Cette tentative de coup d’État est aussi une catastrophe pour la liberté d’expression. À ce jour, en plus de la radio nationale (RTNB), il n’y a plus que deux médias privés qui fonctionnent [Radio Maria FM, une radio chrétienne, et Héritage TV, télévision protestante NDLR] puisque la majorité des radios privés, qu’elles soient favorables à Nkurunziza ou aux manifestants, ont été saccagées [le groupe de presse Iwacu a part ailleurs suspendu jeudi ses activités pour raisons de sécurité NDLR].
"Niyombaré, un putschiste marionnette ? La rumeur circule"
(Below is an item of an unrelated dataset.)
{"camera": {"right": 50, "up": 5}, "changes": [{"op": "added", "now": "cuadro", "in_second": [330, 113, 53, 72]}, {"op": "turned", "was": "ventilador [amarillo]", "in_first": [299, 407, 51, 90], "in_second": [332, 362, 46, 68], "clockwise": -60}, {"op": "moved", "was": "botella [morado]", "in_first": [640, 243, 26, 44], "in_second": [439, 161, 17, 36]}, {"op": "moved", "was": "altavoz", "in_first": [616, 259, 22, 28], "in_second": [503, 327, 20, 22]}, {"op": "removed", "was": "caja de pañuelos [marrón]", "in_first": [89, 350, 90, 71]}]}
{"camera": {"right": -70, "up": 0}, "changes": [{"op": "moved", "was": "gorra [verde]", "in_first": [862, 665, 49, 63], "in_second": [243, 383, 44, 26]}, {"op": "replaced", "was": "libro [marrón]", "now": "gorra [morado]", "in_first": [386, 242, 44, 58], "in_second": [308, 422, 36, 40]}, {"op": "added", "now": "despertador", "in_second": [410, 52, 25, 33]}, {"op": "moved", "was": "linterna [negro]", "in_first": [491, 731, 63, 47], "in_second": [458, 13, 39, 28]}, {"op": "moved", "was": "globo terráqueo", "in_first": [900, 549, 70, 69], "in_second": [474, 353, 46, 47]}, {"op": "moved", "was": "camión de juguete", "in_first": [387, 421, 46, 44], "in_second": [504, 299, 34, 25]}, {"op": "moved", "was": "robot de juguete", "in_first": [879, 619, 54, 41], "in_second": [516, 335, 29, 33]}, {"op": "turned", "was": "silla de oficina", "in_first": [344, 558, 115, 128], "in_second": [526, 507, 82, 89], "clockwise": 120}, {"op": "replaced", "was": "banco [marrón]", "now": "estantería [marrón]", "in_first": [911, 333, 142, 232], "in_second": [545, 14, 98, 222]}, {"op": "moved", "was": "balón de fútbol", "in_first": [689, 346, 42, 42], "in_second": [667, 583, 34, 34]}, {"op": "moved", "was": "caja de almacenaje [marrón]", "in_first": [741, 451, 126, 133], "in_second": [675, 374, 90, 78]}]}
Maintenant, on n’a plus que Twitter, WhatsApp et Facebook pour s’informer. Et il y circule beaucoup de rumeurs complotistes. La dernière est que le général Niyombaré n’aurait été qu’un "putschiste marionnette ". Il aurait mené ce coup d’État dans le but de créer le chaos et de pousser les manifestants à rentrer chez eux. Et dans ce contexte les "loyalistes" ont pu démontrer leur supériorité militaire.
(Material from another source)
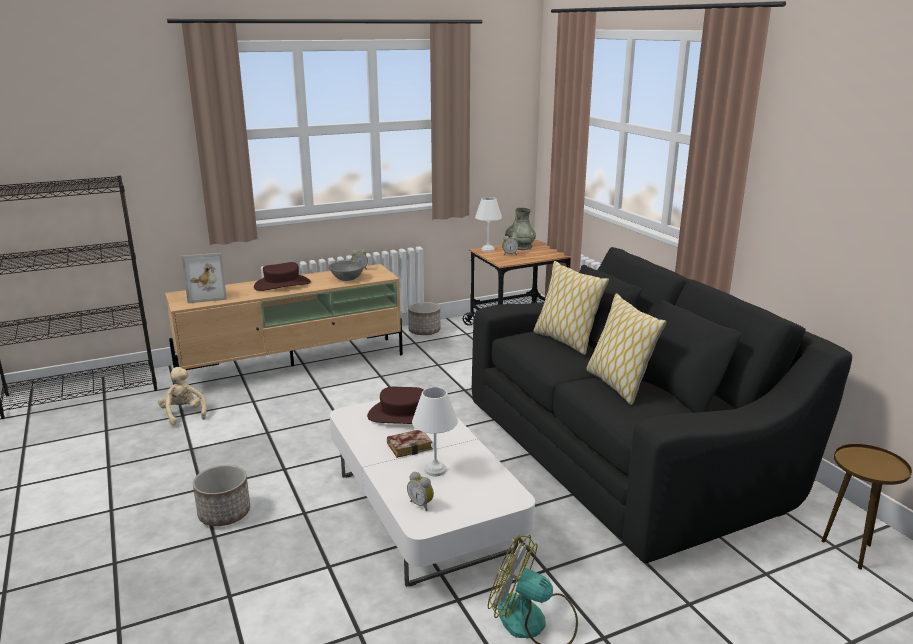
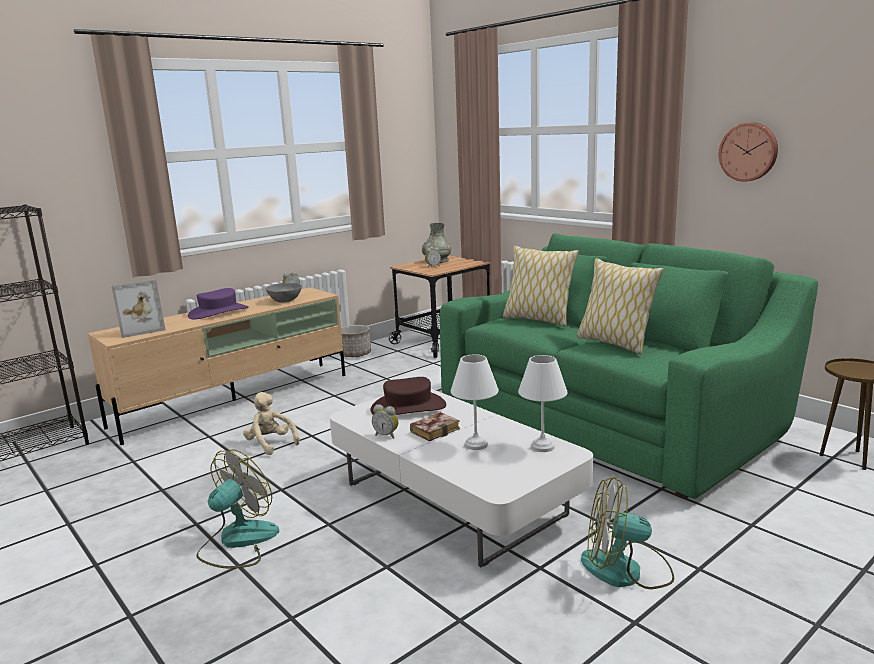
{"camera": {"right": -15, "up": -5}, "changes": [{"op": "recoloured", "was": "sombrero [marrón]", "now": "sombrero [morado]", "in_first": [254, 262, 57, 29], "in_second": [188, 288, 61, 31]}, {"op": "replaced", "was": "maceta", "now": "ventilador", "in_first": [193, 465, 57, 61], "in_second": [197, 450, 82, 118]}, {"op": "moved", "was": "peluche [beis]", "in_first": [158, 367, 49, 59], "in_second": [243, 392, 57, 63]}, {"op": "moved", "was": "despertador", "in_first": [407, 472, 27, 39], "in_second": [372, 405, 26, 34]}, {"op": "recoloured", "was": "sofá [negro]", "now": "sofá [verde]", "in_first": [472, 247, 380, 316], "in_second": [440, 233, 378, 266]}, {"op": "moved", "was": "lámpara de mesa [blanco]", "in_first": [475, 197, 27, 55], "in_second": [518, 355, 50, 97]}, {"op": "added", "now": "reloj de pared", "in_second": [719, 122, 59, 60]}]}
La crainte maintenant, c’est que les manifestants soient assimilés à ceux qui ont tenté le coup d’État, et donc totalement discrédités. Ce matin, les quelques personnes qui ont essayé d’ériger des barricades dans mon quartier ont été arrêtées par les policiers qui les ont accusés d’être des putschistes.
Des partisans du président Nkurunziza scandaient des chants se moquant des contestations qui ont échoué, selon nos Observateurs.
Le porte-parole des manifestants, Vital Nshimirimana, a quand à lui affirmé que cette tentative de coup d’État était "l'initiative [de personnes] internes au système du CNDD (le parti au pouvoir)" et que les accusations de connivence entre le mouvement de protestation et les putschistes sont fausses. Il appelle par ailleurs les Burundais à "poursuivre la mobilisation".